::: INFORMATION GIVEN

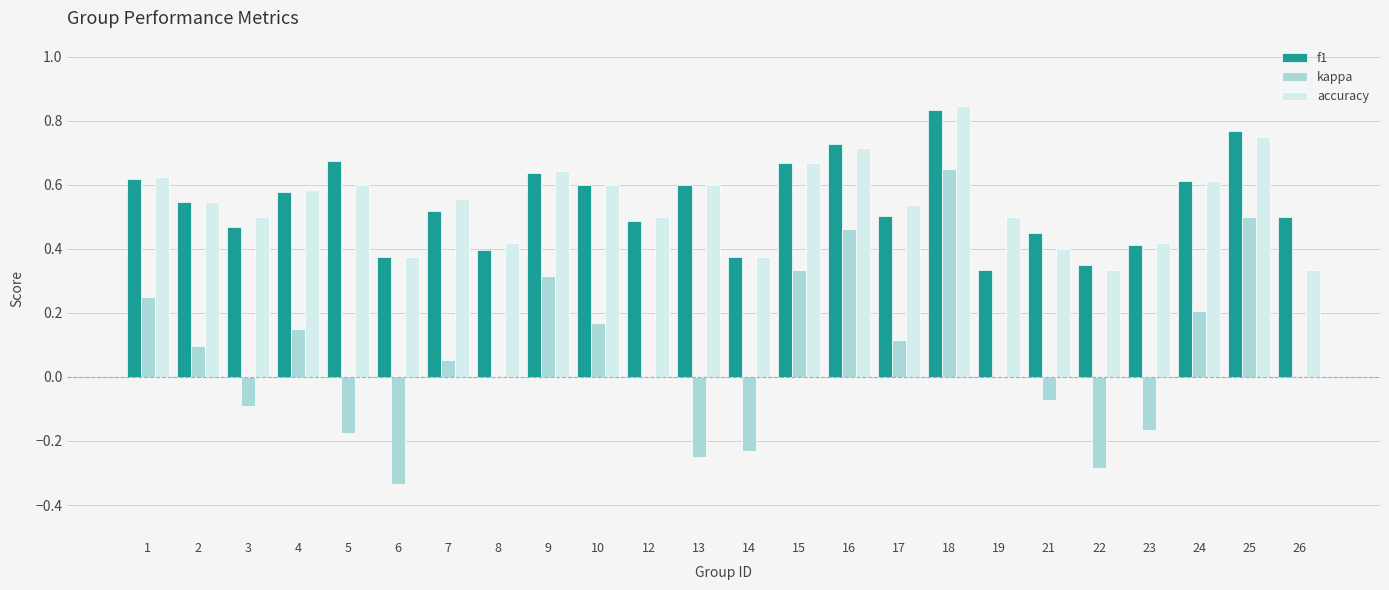

At which category is the sum across all series the highest?

18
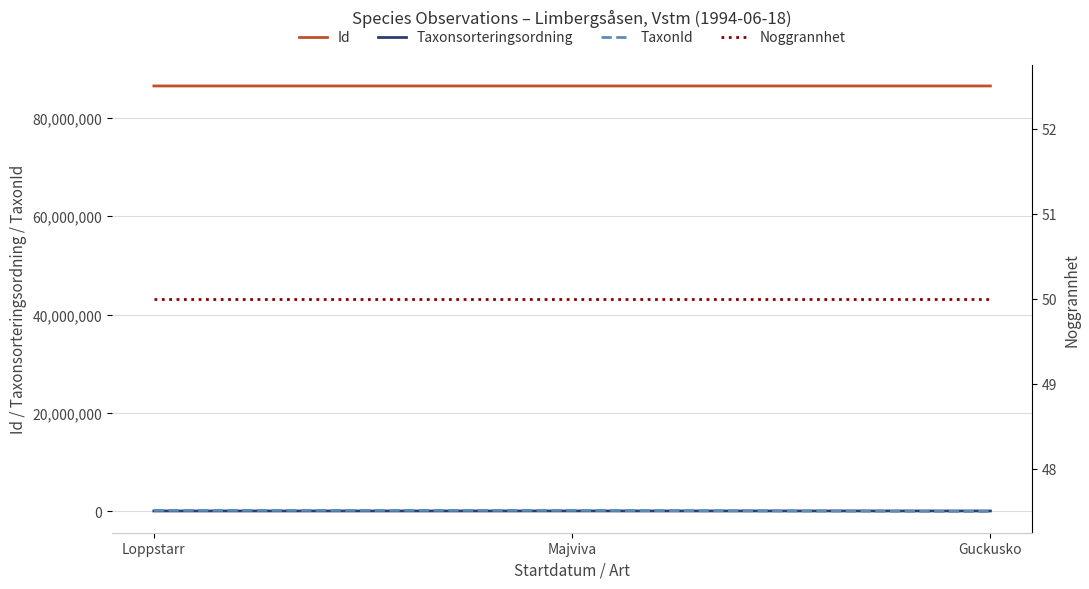

Reading left to right, list all the values displayed in this chart.

Id: 86480694	86480626	86480569
Taxonsorteringsordning: 97050	103164	96239
TaxonId: 222361	221137	504
Noggrannhet: 50	50	50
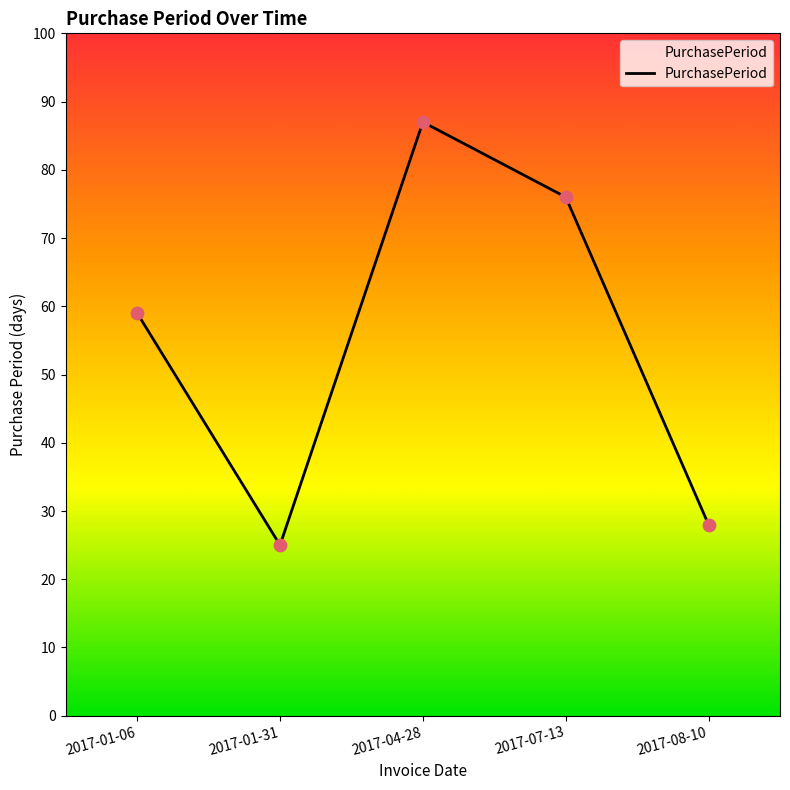

Between 2017-04-28 and 2017-01-31, which is larger?

2017-04-28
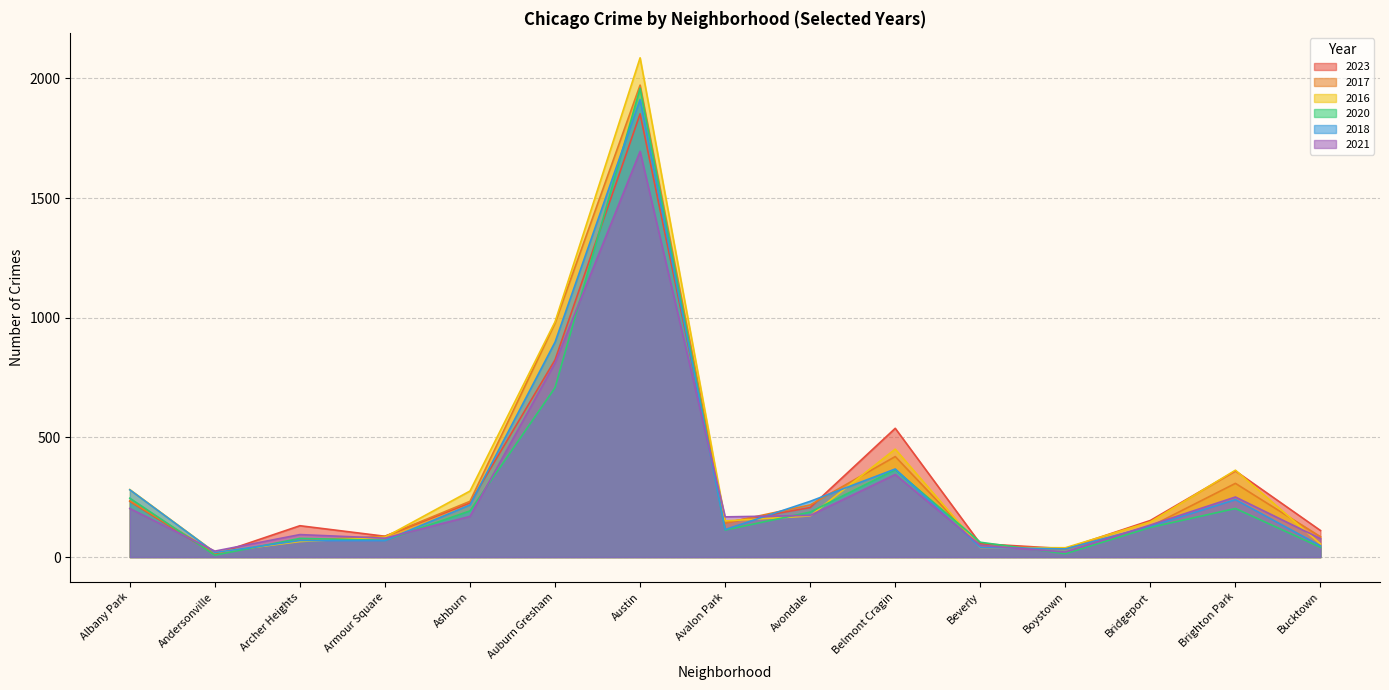

Reading right to left, list all the values displayed in this chart.

2023: Bucktown=111	Brighton Park=360	Bridgeport=153	Boystown=35	Beverly=56	Belmont Cragin=538	Avondale=207	Avalon Park=144	Austin=1852	Auburn Gresham=824	Ashburn=226	Armour Square=87	Archer Heights=131	Andersonville=11	Albany Park=233
2017: Bucktown=85	Brighton Park=308	Bridgeport=128	Boystown=33	Beverly=46	Belmont Cragin=420	Avondale=218	Avalon Park=142	Austin=1972	Auburn Gresham=978	Ashburn=233	Armour Square=87	Archer Heights=69	Andersonville=17	Albany Park=235
2016: Bucktown=55	Brighton Park=363	Bridgeport=147	Boystown=39	Beverly=40	Belmont Cragin=451	Avondale=172	Avalon Park=151	Austin=2086	Auburn Gresham=983	Ashburn=276	Armour Square=83	Archer Heights=65	Andersonville=20	Albany Park=282
2020: Bucktown=41	Brighton Park=203	Bridgeport=124	Boystown=14	Beverly=62	Belmont Cragin=365	Avondale=188	Avalon Park=113	Austin=1959	Auburn Gresham=708	Ashburn=193	Armour Square=70	Archer Heights=78	Andersonville=8	Albany Park=246
2018: Bucktown=47	Brighton Park=240	Bridgeport=129	Boystown=34	Beverly=41	Belmont Cragin=368	Avondale=233	Avalon Park=115	Austin=1912	Auburn Gresham=898	Ashburn=218	Armour Square=69	Archer Heights=69	Andersonville=19	Albany Park=281
2021: Bucktown=77	Brighton Park=251	Bridgeport=134	Boystown=21	Beverly=49	Belmont Cragin=345	Avondale=174	Avalon Park=168	Austin=1695	Auburn Gresham=811	Ashburn=170	Armour Square=79	Archer Heights=94	Andersonville=25	Albany Park=203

::::::

WHAT IS NEEDED:
Copy the source data above word for word, with nothing left out or changed. Omit the pictures from your copy.

EXERCISE RESPONSE:
At which category is the sum across all series the highest?

18

Reading left to right, list all the values displayed in this chart.

Id: 86480694	86480626	86480569
Taxonsorteringsordning: 97050	103164	96239
TaxonId: 222361	221137	504
Noggrannhet: 50	50	50

Between 2017-04-28 and 2017-01-31, which is larger?

2017-04-28

Reading right to left, list all the values displayed in this chart.

2023: Bucktown=111	Brighton Park=360	Bridgeport=153	Boystown=35	Beverly=56	Belmont Cragin=538	Avondale=207	Avalon Park=144	Austin=1852	Auburn Gresham=824	Ashburn=226	Armour Square=87	Archer Heights=131	Andersonville=11	Albany Park=233
2017: Bucktown=85	Brighton Park=308	Bridgeport=128	Boystown=33	Beverly=46	Belmont Cragin=420	Avondale=218	Avalon Park=142	Austin=1972	Auburn Gresham=978	Ashburn=233	Armour Square=87	Archer Heights=69	Andersonville=17	Albany Park=235
2016: Bucktown=55	Brighton Park=363	Bridgeport=147	Boystown=39	Beverly=40	Belmont Cragin=451	Avondale=172	Avalon Park=151	Austin=2086	Auburn Gresham=983	Ashburn=276	Armour Square=83	Archer Heights=65	Andersonville=20	Albany Park=282
2020: Bucktown=41	Brighton Park=203	Bridgeport=124	Boystown=14	Beverly=62	Belmont Cragin=365	Avondale=188	Avalon Park=113	Austin=1959	Auburn Gresham=708	Ashburn=193	Armour Square=70	Archer Heights=78	Andersonville=8	Albany Park=246
2018: Bucktown=47	Brighton Park=240	Bridgeport=129	Boystown=34	Beverly=41	Belmont Cragin=368	Avondale=233	Avalon Park=115	Austin=1912	Auburn Gresham=898	Ashburn=218	Armour Square=69	Archer Heights=69	Andersonville=19	Albany Park=281
2021: Bucktown=77	Brighton Park=251	Bridgeport=134	Boystown=21	Beverly=49	Belmont Cragin=345	Avondale=174	Avalon Park=168	Austin=1695	Auburn Gresham=811	Ashburn=170	Armour Square=79	Archer Heights=94	Andersonville=25	Albany Park=203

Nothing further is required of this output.